As told by his friend Gyles Brandreth, Christopher Robin quite enjoyed being a household name for the first few years of his life. But then he went to school and the bullying began. Because children are quite good at finding anything to tease each other about, they constantly picked on Christopher for being the Pooh kid. It probably didn't help that his mother dressed him not in the boys fashion of the times, but rather in the gentle, feminine manner his fictional counterpart sported in the books. That, plus a growing realization that his emotionally distant father had made a fortune using his own son's name, fostered a resentment toward his fame that lasted years, if not decades.

By the end of his life, Christopher Robin softened his stance and grew to not only appreciate, but even enjoy the Pooh books. If that's not proof that the chubby little cubby can warm any heart given enough time, nothing is.

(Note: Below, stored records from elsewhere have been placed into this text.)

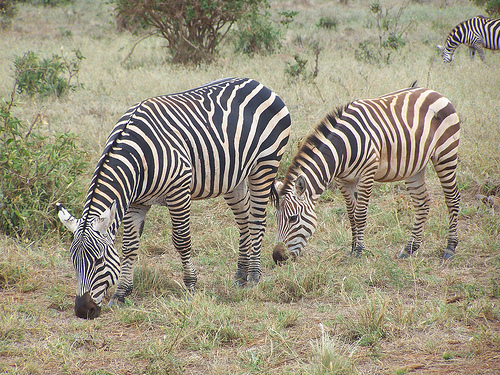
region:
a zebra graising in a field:
[50, 73, 291, 318]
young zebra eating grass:
[276, 81, 474, 272]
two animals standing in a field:
[43, 78, 473, 320]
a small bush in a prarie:
[112, 0, 272, 64]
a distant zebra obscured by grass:
[430, 17, 498, 65]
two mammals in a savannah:
[46, 73, 467, 321]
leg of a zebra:
[433, 163, 468, 278]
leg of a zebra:
[386, 181, 428, 258]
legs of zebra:
[341, 193, 364, 263]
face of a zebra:
[270, 177, 322, 279]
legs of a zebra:
[207, 195, 277, 300]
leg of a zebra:
[165, 200, 202, 300]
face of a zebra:
[38, 193, 124, 328]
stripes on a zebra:
[420, 91, 453, 149]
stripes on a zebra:
[360, 125, 411, 172]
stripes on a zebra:
[242, 107, 270, 188]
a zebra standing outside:
[36, 95, 357, 344]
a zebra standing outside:
[296, 58, 498, 260]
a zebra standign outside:
[407, 8, 492, 65]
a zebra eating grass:
[39, 33, 329, 373]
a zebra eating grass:
[294, 91, 497, 308]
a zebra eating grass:
[432, 8, 485, 96]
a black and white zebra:
[277, 73, 474, 253]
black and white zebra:
[79, 74, 324, 369]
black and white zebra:
[429, 9, 487, 90]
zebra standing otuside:
[67, 55, 286, 307]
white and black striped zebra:
[3, 83, 284, 315]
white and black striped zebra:
[265, 82, 469, 279]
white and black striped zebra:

A.A. Milne hated Pooh upstaging his other works

If you thought Christopher Robin hating Pooh Bear was a shock, prepare for an even bigger blow to your childhood. A.A. Milne also hated the silly old bear. Christopher was his father's son after all.

According to Gyles Brandreth, Milne certainly amassed a fortune from his Pooh books, but it didn't seem to make him happy in the least. That's because A.A. Milne was actually a highly prolific writer, crafting many plays, novels, and other serious works. But no matter how good they were, the public largely didn't care about Milne until Winnie the Pooh came along. The bear's exploits in the Hundred Acre Wood won everyone over, but their love didn't extend to the rest of Milne's work. He kept on writing books and plays, but all anyone cared about was Pooh. Milne apparently hated how his reputation rested entirely on the shoulders of his silliest, lightest work, and he grew to resent poor old Pooh as a result.

In addition, Milne hated how getting famous for writing children's books made a lot of people think he loved children. In truth, he barely tolerated them and openly admitted he wasn't "in the least sentimental about them." It's certainly sobering to realize that, when A.A. Milne wrote "Some people care too much. I think it's called love," he believed it about as much as he believed the Hundred Acre Wood was real.